## TASK STATEMENT:
Copy word for word the stretch of the records from the line containing "ook/殘の香港娛樂誌" through the end of the records, leaving out the pictures.

[Stored data entries]
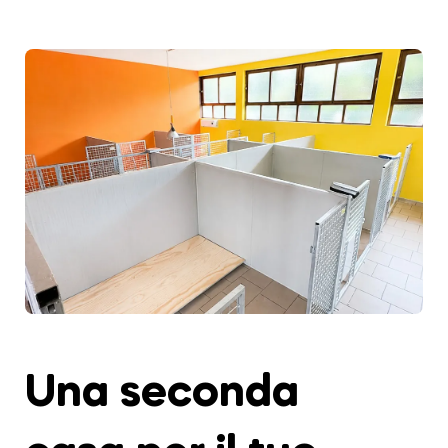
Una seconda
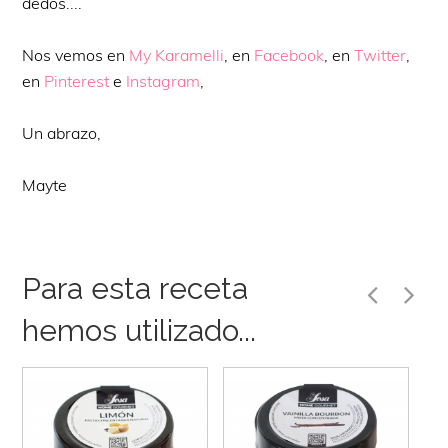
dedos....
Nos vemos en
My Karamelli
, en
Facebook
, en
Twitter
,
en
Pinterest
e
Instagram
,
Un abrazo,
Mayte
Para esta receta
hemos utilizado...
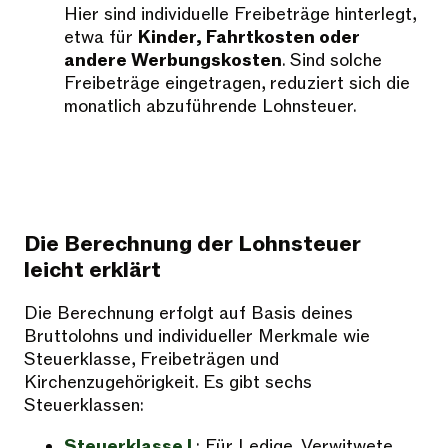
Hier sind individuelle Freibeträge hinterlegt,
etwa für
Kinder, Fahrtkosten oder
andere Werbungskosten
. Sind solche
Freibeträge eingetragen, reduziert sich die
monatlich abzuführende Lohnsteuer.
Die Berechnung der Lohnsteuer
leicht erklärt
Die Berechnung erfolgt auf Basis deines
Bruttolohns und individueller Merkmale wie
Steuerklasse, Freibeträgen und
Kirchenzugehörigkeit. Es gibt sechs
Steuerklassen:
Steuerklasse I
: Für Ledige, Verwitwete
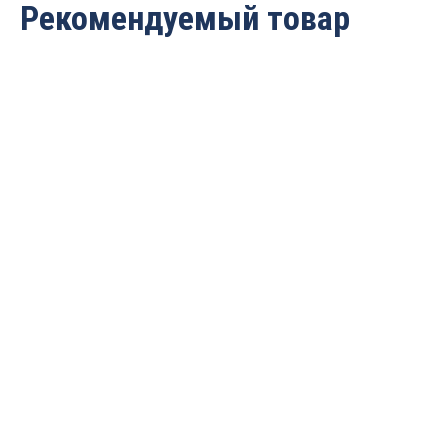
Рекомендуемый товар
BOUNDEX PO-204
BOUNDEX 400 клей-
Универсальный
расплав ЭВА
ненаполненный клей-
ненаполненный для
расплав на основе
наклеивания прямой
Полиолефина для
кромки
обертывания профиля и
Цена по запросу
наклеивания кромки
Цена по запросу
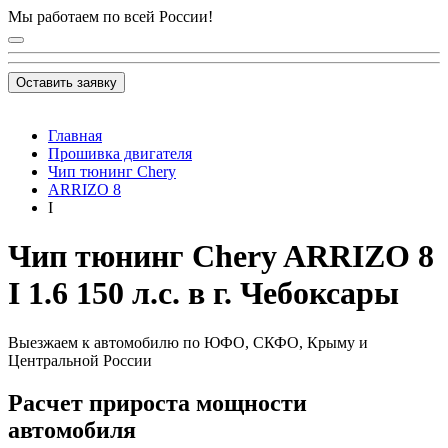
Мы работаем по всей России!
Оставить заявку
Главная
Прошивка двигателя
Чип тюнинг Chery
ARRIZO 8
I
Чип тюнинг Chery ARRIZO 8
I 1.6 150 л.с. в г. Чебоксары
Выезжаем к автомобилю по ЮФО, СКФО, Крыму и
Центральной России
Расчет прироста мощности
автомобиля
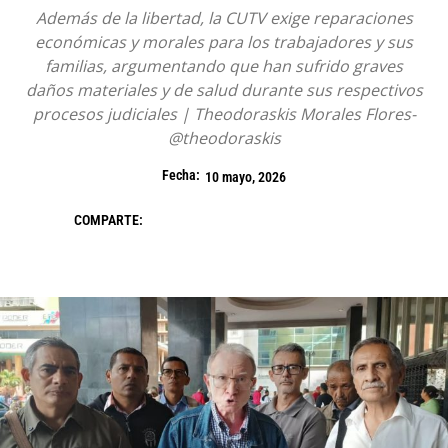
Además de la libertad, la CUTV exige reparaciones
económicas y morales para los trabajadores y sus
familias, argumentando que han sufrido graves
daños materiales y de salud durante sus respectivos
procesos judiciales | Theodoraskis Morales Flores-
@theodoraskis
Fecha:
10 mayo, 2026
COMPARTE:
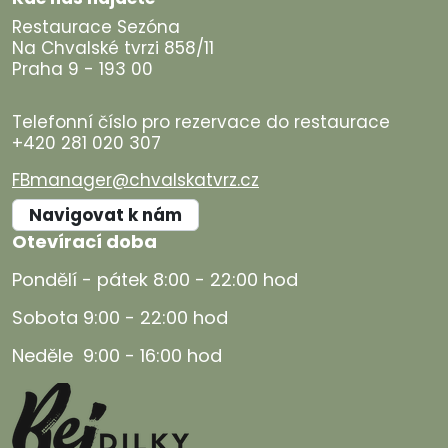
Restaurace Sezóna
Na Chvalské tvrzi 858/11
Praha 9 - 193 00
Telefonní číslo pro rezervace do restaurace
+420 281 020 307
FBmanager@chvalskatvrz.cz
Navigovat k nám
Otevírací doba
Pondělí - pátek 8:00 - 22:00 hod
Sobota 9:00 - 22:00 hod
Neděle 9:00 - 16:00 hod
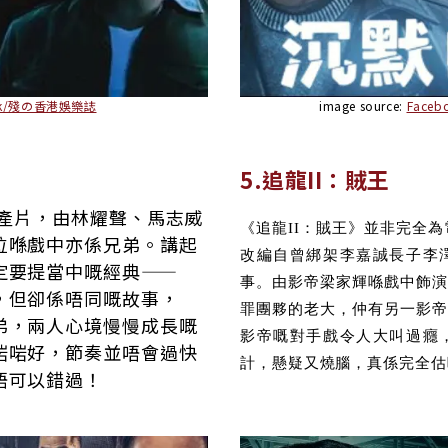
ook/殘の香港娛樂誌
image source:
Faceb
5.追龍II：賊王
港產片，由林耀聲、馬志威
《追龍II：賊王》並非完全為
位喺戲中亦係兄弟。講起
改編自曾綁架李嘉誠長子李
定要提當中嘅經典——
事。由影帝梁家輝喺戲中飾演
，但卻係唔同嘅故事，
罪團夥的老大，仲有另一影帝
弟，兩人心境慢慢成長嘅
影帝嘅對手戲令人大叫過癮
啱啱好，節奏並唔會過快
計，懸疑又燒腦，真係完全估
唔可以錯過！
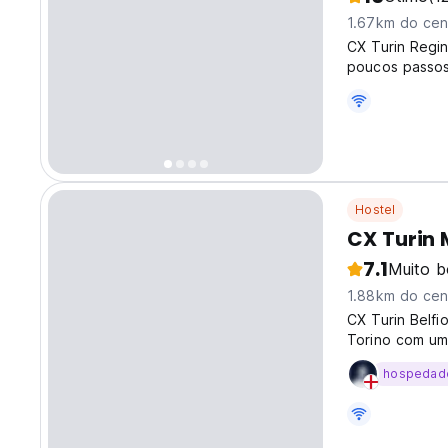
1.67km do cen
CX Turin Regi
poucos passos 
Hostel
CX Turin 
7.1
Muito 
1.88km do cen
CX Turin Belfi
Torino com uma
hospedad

## RESPONSE:
ook/殘の香港娛樂誌
image source:
Faceb
5.追龍II：賊王
港產片，由林耀聲、馬志威
《追龍II：賊王》並非完全為
位喺戲中亦係兄弟。講起
改編自曾綁架李嘉誠長子李
定要提當中嘅經典——
事。由影帝梁家輝喺戲中飾演
，但卻係唔同嘅故事，
罪團夥的老大，仲有另一影帝
弟，兩人心境慢慢成長嘅
影帝嘅對手戲令人大叫過癮
啱啱好，節奏並唔會過快
計，懸疑又燒腦，真係完全估
唔可以錯過！
1.67km do cen
CX Turin Regi
poucos passos 
Hostel
CX Turin 
7.1
Muito 
1.88km do cen
CX Turin Belfi
Torino com uma
hospedad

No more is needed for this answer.